── RECORDS SHOWN

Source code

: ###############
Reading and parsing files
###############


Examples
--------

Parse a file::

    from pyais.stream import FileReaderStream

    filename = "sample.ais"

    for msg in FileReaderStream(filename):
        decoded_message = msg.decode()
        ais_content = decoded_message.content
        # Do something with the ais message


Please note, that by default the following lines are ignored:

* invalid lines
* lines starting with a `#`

────

EXERCISE DIRECTIONS =
Each line in the records above that contains the word "filename" must be copied.

SOLUTION =
    filename = "sample.ais"
    for msg in FileReaderStream(filename):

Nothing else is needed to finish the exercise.